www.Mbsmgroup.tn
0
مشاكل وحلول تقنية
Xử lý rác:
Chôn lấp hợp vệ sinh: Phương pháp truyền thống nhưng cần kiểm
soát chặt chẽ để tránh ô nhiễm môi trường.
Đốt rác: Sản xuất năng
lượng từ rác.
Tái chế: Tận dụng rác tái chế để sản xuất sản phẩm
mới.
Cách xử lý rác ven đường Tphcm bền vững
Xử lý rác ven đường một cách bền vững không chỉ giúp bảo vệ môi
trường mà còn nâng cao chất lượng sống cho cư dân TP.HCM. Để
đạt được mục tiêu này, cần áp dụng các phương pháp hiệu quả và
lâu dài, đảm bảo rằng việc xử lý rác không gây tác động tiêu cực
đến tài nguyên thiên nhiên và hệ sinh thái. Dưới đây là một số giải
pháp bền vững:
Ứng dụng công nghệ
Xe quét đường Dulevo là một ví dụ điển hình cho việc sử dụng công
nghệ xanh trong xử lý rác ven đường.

══════════

(What you will do)
Which lines above include the string "đường"? Show them.

(Answer section)
Cách xử lý rác ven đường Tphcm bền vững
Xử lý rác ven đường một cách bền vững không chỉ giúp bảo vệ môi
Xe quét đường Dulevo là một ví dụ điển hình cho việc sử dụng công
nghệ xanh trong xử lý rác ven đường.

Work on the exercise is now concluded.